Take a walk through almost any Australian workplace and you’ll see framed posters declaring “Integrity,” “Teamwork,” and “Respect.” But ask employees if those values are alive in practice — and the answer is often a cynical laugh.

That’s because real culture isn’t what’s written on the wall. It’s what gets tolerated when no one’s watching.


Culture Is Built in the Grey Areas

Every organisation has policies and mission statements. But culture lives in the grey — in how leaders respond to misconduct, who gets promoted, what jokes are let slide, and how feedback is handled.

You can write “respect” into your code of conduct, but if you let high performers bully others without consequence, that becomes your culture.


What You Tolerate, You Encourage

This is the cultural paradox: by not acting, you reinforce the very behaviour you claim to oppose.

Examples:

  • Letting a manager repeatedly undermine others in meetings = accepted hierarchy abuse
  • Ignoring late-night Slack messages = an unspoken rule that boundaries don’t matter
  • Dismissing feedback on workload = telling employees their wellbeing isn’t valued

Over time, these moments shape a culture that feels very different to the one leaders believe they’ve built.


In Australia, Culture Is Especially Subtle

Australian workplace culture is often shaped by:

  • Tall poppy syndrome: Where ambition or standing out can be punished
  • Larrikin humour: Which can quickly become exclusionary or offensive
  • A laid-back attitude: That sometimes covers for poor accountability

These cultural traits can either build a strong team or breed mediocrity — depending on what’s reinforced.


Culture Is a Leadership Responsibility — Not an HR Initiative

Many organisations assume culture is HR’s job to manage.

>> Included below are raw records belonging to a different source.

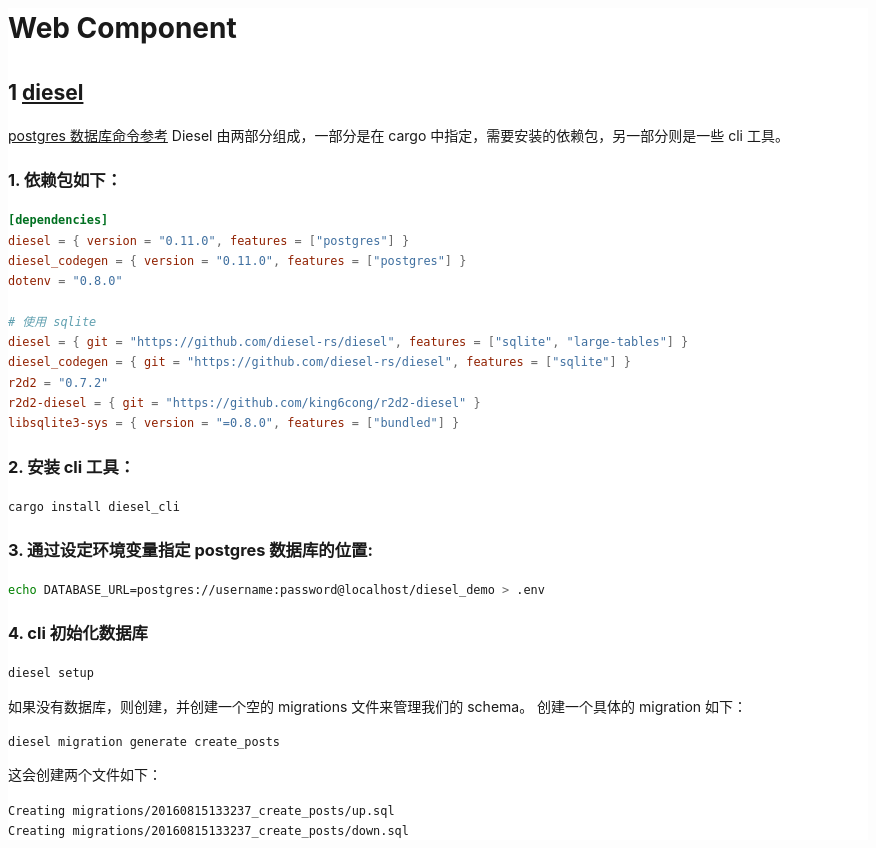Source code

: # Web Component

## 1 [diesel](https://github.com/diesel-rs/diesel)

[postgres 数据库命令参考](https://mozillazg.github.io/2014/06/hello-postgresql.html)
Diesel 由两部分组成，一部分是在 cargo 中指定，需要安装的依赖包，另一部分则是一些 cli 工具。

### 1. 依赖包如下：

```toml
[dependencies]
diesel = { version = "0.11.0", features = ["postgres"] }
diesel_codegen = { version = "0.11.0", features = ["postgres"] }
dotenv = "0.8.0"

# 使用 sqlite
diesel = { git = "https://github.com/diesel-rs/diesel", features = ["sqlite", "large-tables"] }
diesel_codegen = { git = "https://github.com/diesel-rs/diesel", features = ["sqlite"] }
r2d2 = "0.7.2"
r2d2-diesel = { git = "https://github.com/king6cong/r2d2-diesel" }
libsqlite3-sys = { version = "=0.8.0", features = ["bundled"] }
```

### 2. 安装 cli 工具：

```bash
cargo install diesel_cli
```

### 3. 通过设定环境变量指定 postgres 数据库的位置:

```bash
echo DATABASE_URL=postgres://username:password@localhost/diesel_demo > .env
```

### 4. cli 初始化数据库

```bash
diesel setup
```

如果没有数据库，则创建，并创建一个空的 migrations 文件来管理我们的 schema。
创建一个具体的 migration 如下：

```bash
diesel migration generate create_posts
```

这会创建两个文件如下：

```bash
Creating migrations/20160815133237_create_posts/up.sql
Creating migrations/20160815133237_create_posts/down.sql
```
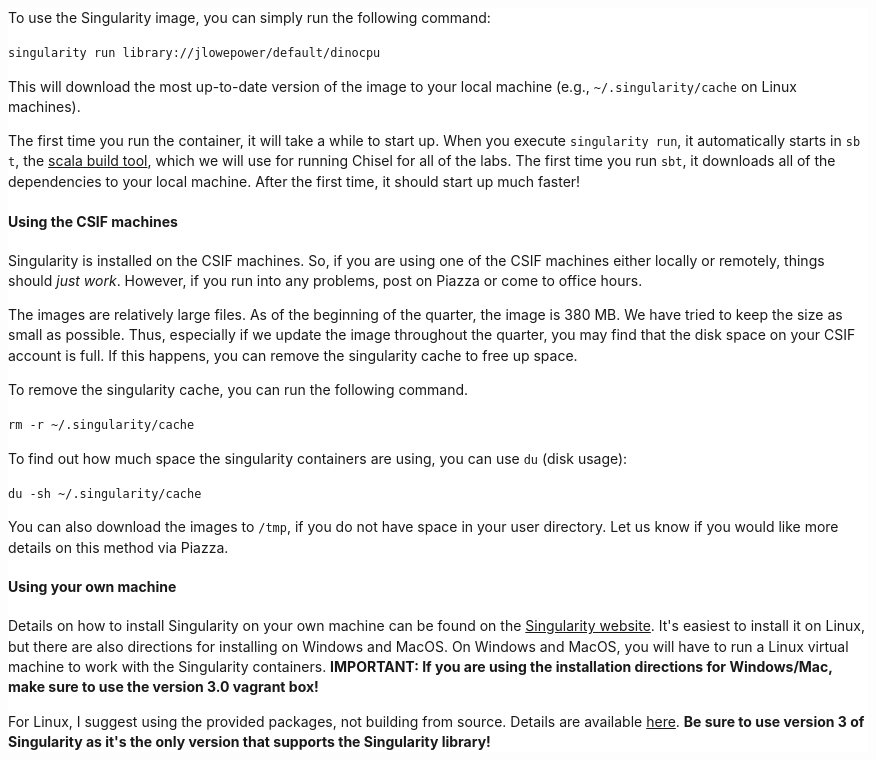 To use the Singularity image, you can simply run the following command:

```
singularity run library://jlowepower/default/dinocpu
```

This will download the most up-to-date version of the image to your local machine (e.g., `~/.singularity/cache` on Linux machines).

The first time you run the container, it will take a while to start up.
When you execute `singularity run`, it automatically starts in `sbt`, the [scala build tool](https://www.scala-sbt.org/), which we will use for running Chisel for all of the labs.
The first time you run `sbt`, it downloads all of the dependencies to your local machine.
After the first time, it should start up much faster!

#### Using the CSIF machines

Singularity is installed on the CSIF machines.
So, if you are using one of the CSIF machines either locally or remotely, things should *just work*.
However, if you run into any problems, post on Piazza or come to office hours.

The images are relatively large files.
As of the beginning of the quarter, the image is 380 MB.
We have tried to keep the size as small as possible.
Thus, especially if we update the image throughout the quarter, you may find that the disk space on your CSIF account is full.
If this happens, you can remove the singularity cache to free up space.

To remove the singularity cache, you can run the following command.

```
rm -r ~/.singularity/cache
```

To find out how much space the singularity containers are using, you can use `du` (disk usage):

```
du -sh ~/.singularity/cache
```

You can also download the images to `/tmp`, if you do not have space in your user directory.
Let us know if you would like more details on this method via Piazza.

#### Using your own machine

Details on how to install Singularity on your own machine can be found on the [Singularity website](https://www.sylabs.io/guides/3.0/user-guide/installation.html).
It's easiest to install it on Linux, but there are also directions for installing on Windows and MacOS.
On Windows and MacOS, you will have to run a Linux virtual machine to work with the Singularity containers.
**IMPORTANT: If you are using the installation directions for Windows/Mac, make sure to use the version 3.0 vagrant box!**

For Linux, I suggest using the provided packages, not building from source.
Details are available [here](https://www.sylabs.io/guides/3.0/user-guide/installation.html#install-the-debian-ubuntu-package-using-apt).
**Be sure to use version 3 of Singularity as it's the only version that supports the Singularity library!**
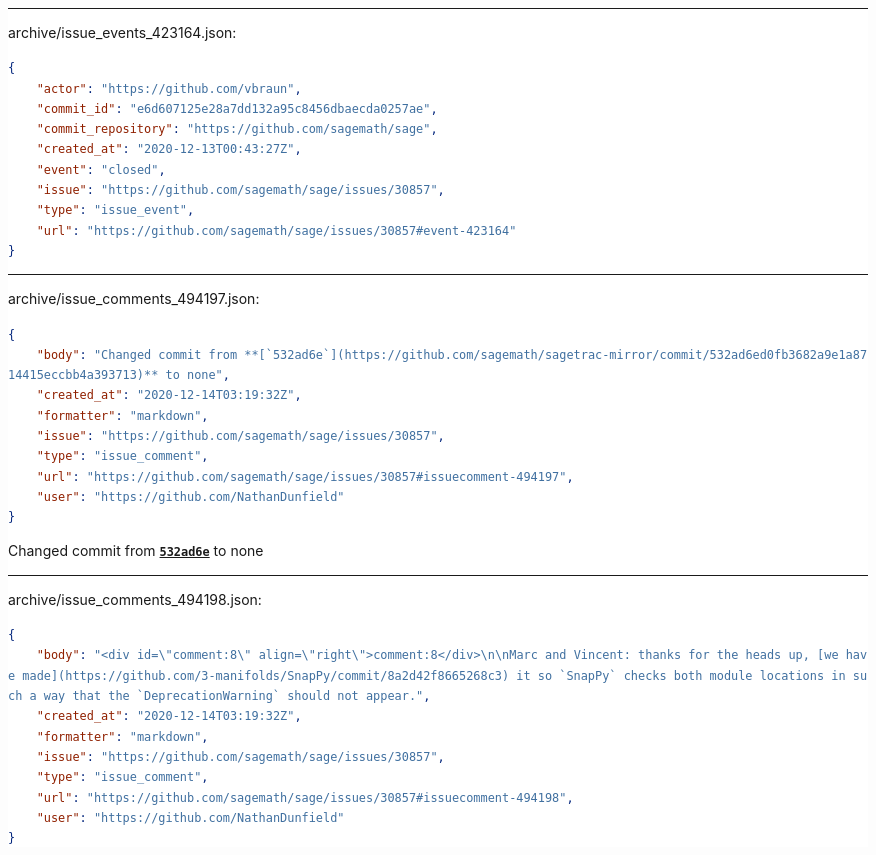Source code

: 

---

archive/issue_events_423164.json:
```json
{
    "actor": "https://github.com/vbraun",
    "commit_id": "e6d607125e28a7dd132a95c8456dbaecda0257ae",
    "commit_repository": "https://github.com/sagemath/sage",
    "created_at": "2020-12-13T00:43:27Z",
    "event": "closed",
    "issue": "https://github.com/sagemath/sage/issues/30857",
    "type": "issue_event",
    "url": "https://github.com/sagemath/sage/issues/30857#event-423164"
}
```



---

archive/issue_comments_494197.json:
```json
{
    "body": "Changed commit from **[`532ad6e`](https://github.com/sagemath/sagetrac-mirror/commit/532ad6ed0fb3682a9e1a8714415eccbb4a393713)** to none",
    "created_at": "2020-12-14T03:19:32Z",
    "formatter": "markdown",
    "issue": "https://github.com/sagemath/sage/issues/30857",
    "type": "issue_comment",
    "url": "https://github.com/sagemath/sage/issues/30857#issuecomment-494197",
    "user": "https://github.com/NathanDunfield"
}
```

Changed commit from **[`532ad6e`](https://github.com/sagemath/sagetrac-mirror/commit/532ad6ed0fb3682a9e1a8714415eccbb4a393713)** to none



---

archive/issue_comments_494198.json:
```json
{
    "body": "<div id=\"comment:8\" align=\"right\">comment:8</div>\n\nMarc and Vincent: thanks for the heads up, [we have made](https://github.com/3-manifolds/SnapPy/commit/8a2d42f8665268c3) it so `SnapPy` checks both module locations in such a way that the `DeprecationWarning` should not appear.",
    "created_at": "2020-12-14T03:19:32Z",
    "formatter": "markdown",
    "issue": "https://github.com/sagemath/sage/issues/30857",
    "type": "issue_comment",
    "url": "https://github.com/sagemath/sage/issues/30857#issuecomment-494198",
    "user": "https://github.com/NathanDunfield"
}
```
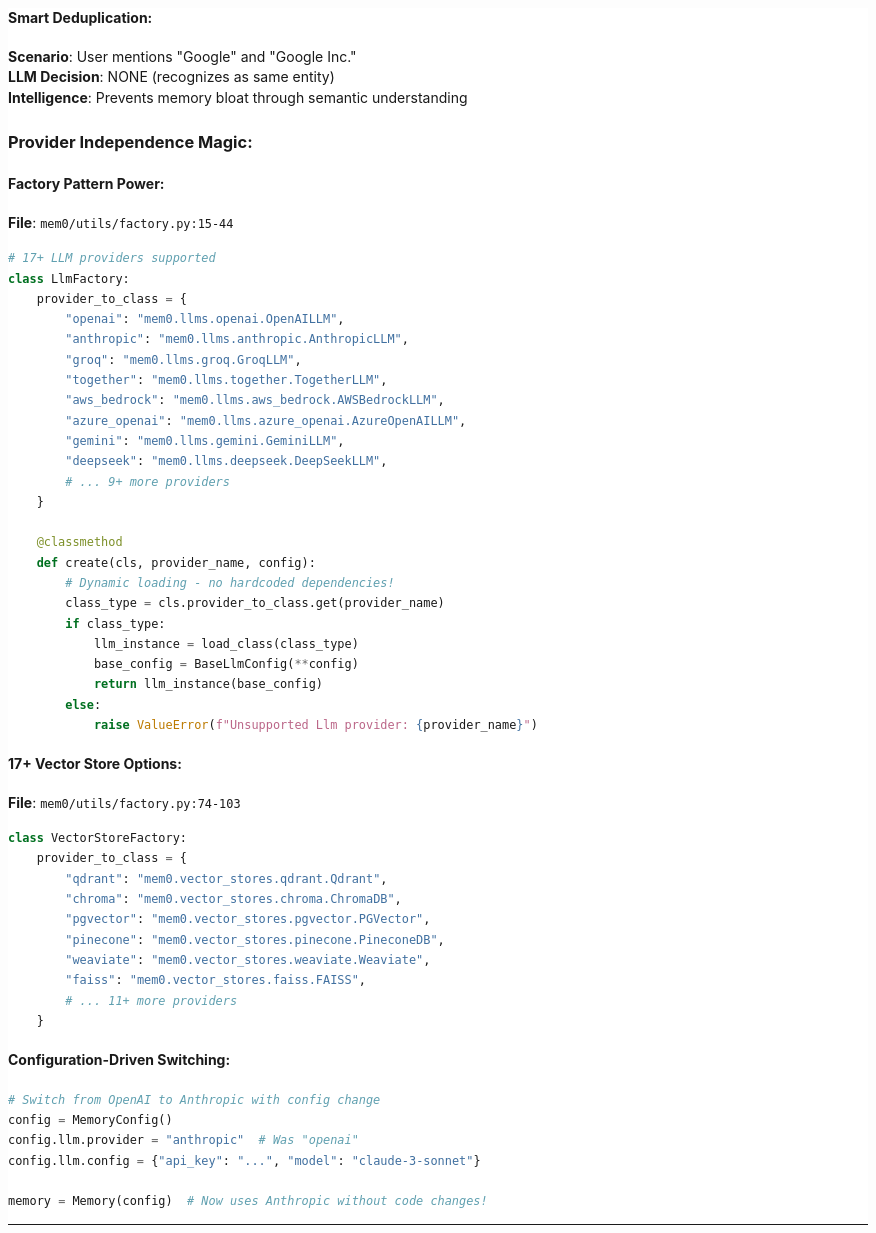#### **Smart Deduplication:**
**Scenario**: User mentions "Google" and "Google Inc."  
**LLM Decision**: NONE (recognizes as same entity)  
**Intelligence**: Prevents memory bloat through semantic understanding

### **Provider Independence Magic:**

#### **Factory Pattern Power:**
**File**: `mem0/utils/factory.py:15-44`
```python
# 17+ LLM providers supported
class LlmFactory:
    provider_to_class = {
        "openai": "mem0.llms.openai.OpenAILLM",
        "anthropic": "mem0.llms.anthropic.AnthropicLLM", 
        "groq": "mem0.llms.groq.GroqLLM",
        "together": "mem0.llms.together.TogetherLLM",
        "aws_bedrock": "mem0.llms.aws_bedrock.AWSBedrockLLM",
        "azure_openai": "mem0.llms.azure_openai.AzureOpenAILLM",
        "gemini": "mem0.llms.gemini.GeminiLLM",
        "deepseek": "mem0.llms.deepseek.DeepSeekLLM",
        # ... 9+ more providers
    }
    
    @classmethod  
    def create(cls, provider_name, config):
        # Dynamic loading - no hardcoded dependencies!
        class_type = cls.provider_to_class.get(provider_name)
        if class_type:
            llm_instance = load_class(class_type)
            base_config = BaseLlmConfig(**config)
            return llm_instance(base_config)
        else:
            raise ValueError(f"Unsupported Llm provider: {provider_name}")
```

#### **17+ Vector Store Options:**
**File**: `mem0/utils/factory.py:74-103`
```python
class VectorStoreFactory:
    provider_to_class = {
        "qdrant": "mem0.vector_stores.qdrant.Qdrant",
        "chroma": "mem0.vector_stores.chroma.ChromaDB",
        "pgvector": "mem0.vector_stores.pgvector.PGVector",
        "pinecone": "mem0.vector_stores.pinecone.PineconeDB",
        "weaviate": "mem0.vector_stores.weaviate.Weaviate",
        "faiss": "mem0.vector_stores.faiss.FAISS",
        # ... 11+ more providers
    }
```

#### **Configuration-Driven Switching:**
```python
# Switch from OpenAI to Anthropic with config change
config = MemoryConfig()
config.llm.provider = "anthropic"  # Was "openai"
config.llm.config = {"api_key": "...", "model": "claude-3-sonnet"}

memory = Memory(config)  # Now uses Anthropic without code changes!
```

---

But culture is driven by leadership behaviours, not HR posters or wellness campaigns.

People take their cues from:

  • Who gets recognised
  • Who is protected
  • Who gets sidelined
  • Who stays after misconduct

If leaders are unaware, absent, or complicit, culture becomes accidental — and often toxic.


What to Watch for in a Drifting Culture

Here are red flags that your workplace culture isn’t aligned to your values:

  • High performers are “untouchable” no matter how they treat others
  • Complaints are minimised, buried, or discouraged
  • Feedback is one-way (top-down only)
  • Exit interviews cite “poor leadership” or “feeling invisible”
  • Engagement surveys have great slogans but no follow-through

Culture Change Isn’t a Campaign — It’s a Series of Hard Conversations

Too often, businesses roll out culture change as a branding exercise. New posters. Catchy acronyms. Leadership videos.

But none of it matters without real accountability and behavioural consistency.

True culture change requires:

  • Auditing who is protected and why
  • Challenging sacred cows (the “brilliant jerks”)
  • Equipping leaders to have uncomfortable conversations
  • Celebrating values in action, not just in comms

Need a Reality Check on Your Culture?

Independent HR providers can conduct culture diagnostics that go deeper than staff surveys. One such firm, Hack Your HR, works with Australian businesses to:

  • Identify the gap between stated values and lived behaviours
  • Conduct confidential staff interviews and cultural assessments
  • Build leader capability to address legacy behaviours
  • Design culture roadmaps tied to business performance

(As a third-party provider, they’re often able to uncover truths internal HR may miss.)


Final Word: Culture Is a Mirror, Not a Poster

If you want to know what your culture really is — watch what happens when things go wrong.

  • How are issues handled?
  • Who gets protected?
  • What gets brushed under the rug?
  • Who leaves quietly and why?

The answers will tell you more than any staff handbook ever could.

As Peter Drucker famously said, “Culture eats strategy for breakfast.” So make sure the culture you’re tolerating is one that can support the future you’re building.